- Genre: Comedy
- Written by: Robert B. Weide; Aschlin Ditta; Oliver Lansley;
- Directed by: Robert B. Weide
- Starring: Nick Frost Olivia Colman Ophelia Lovibond Peter Serafinowicz Lawry Lewin Michael Malarkey Brendan Patricks
- Country of origin: United Kingdom
- Original language: English
- No. of series: 1
- No. of episodes: 6

Production
- Producer: Clelia Mountford
- Production companies: Big Talk Productions; Whyaduck Productions;

Original release
- Network: Sky Atlantic
- Release: 23 May – 27 June 2014

= Mr. Sloane =

Mr. Sloane is a British comedy television series that was first broadcast on Sky Atlantic on 23 May 2014. The six-part series was written by Robert B. Weide, Aschlin Ditta and Oliver Lansley and directed by Robert B. Weide. It is set in Watford in 1969.

==Overview==
In 1969 in Watford, Hertfordshire, Jeremy Sloane, a depressed accountant, has lost his job and his wife, Janet.
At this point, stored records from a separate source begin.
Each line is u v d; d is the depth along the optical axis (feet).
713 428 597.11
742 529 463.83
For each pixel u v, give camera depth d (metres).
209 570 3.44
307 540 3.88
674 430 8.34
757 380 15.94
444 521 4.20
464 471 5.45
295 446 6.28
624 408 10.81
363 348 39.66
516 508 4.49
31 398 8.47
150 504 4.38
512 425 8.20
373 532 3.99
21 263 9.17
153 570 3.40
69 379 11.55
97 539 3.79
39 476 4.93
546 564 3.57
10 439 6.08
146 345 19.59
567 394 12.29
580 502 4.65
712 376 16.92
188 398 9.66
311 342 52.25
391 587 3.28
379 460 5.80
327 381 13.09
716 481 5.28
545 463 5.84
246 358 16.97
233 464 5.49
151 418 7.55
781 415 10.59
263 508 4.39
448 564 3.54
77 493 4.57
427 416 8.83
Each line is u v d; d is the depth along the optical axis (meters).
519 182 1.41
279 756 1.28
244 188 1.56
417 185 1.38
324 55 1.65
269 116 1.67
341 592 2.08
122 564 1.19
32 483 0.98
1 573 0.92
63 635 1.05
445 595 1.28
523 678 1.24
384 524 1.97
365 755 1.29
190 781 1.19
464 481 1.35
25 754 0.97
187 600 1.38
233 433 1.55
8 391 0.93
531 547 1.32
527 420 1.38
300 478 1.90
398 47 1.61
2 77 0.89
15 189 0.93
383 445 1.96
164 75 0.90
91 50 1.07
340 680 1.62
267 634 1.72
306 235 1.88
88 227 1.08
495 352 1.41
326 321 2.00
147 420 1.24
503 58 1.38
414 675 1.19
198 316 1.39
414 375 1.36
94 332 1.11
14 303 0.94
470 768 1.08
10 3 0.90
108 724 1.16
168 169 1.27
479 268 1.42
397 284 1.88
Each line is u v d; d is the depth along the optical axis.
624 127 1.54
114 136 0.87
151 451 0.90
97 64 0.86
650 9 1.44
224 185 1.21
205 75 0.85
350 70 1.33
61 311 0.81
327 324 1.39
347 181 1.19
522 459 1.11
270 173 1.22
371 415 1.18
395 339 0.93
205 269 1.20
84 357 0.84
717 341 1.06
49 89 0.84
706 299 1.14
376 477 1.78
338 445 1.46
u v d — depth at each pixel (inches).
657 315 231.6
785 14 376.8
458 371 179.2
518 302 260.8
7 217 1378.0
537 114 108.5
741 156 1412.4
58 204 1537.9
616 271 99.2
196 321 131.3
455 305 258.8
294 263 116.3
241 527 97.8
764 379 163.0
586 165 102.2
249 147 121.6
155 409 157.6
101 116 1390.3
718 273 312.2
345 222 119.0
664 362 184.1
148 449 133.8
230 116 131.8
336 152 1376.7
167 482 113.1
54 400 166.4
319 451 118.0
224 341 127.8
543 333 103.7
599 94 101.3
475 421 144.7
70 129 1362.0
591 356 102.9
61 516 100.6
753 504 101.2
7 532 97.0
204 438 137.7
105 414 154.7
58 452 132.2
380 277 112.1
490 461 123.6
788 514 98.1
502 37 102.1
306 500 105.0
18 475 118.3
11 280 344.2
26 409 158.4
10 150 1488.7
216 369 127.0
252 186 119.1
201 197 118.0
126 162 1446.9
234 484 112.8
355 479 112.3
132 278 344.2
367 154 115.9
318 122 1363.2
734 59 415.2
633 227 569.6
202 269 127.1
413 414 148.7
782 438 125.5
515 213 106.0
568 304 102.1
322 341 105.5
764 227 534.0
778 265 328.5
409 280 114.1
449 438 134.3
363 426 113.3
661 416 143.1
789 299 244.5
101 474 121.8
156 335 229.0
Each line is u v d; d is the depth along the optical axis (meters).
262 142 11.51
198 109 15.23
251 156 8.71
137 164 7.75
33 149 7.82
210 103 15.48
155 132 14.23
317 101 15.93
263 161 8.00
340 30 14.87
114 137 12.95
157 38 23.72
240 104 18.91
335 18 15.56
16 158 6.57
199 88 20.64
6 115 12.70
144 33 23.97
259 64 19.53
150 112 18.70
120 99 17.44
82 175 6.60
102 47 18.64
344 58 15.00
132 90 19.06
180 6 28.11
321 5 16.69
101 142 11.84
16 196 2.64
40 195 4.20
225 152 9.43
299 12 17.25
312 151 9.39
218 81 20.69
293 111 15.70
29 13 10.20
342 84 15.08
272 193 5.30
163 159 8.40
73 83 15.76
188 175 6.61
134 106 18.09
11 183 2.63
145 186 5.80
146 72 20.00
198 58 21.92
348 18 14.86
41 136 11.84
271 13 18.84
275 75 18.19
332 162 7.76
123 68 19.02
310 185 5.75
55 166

Sloane gets a part-time job, and at a hardware shop he meets a young, free-spirited American manic pixie dream girl named Robin who may just help him get his life back on track.

==Cast==
- Nick Frost as Jeremy Sloane
- Olivia Colman as Janet
- Ophelia Lovibond as Robin
- Peter Serafinowicz as Ross
- Lawry Lewin as Beans
- Michael Malarkey as Craig
- Brendan Patricks as Reggie

==Production==
Filming began in April 2013. The series is a Big Talk Productions and Whyaduck Productions production with BBC Worldwide as the distributor.

In October 2014, Sky announced the show would not be returning for a second series.

==International broadcast==
The series premiered in Australia on 15 June 2015 on BBC First.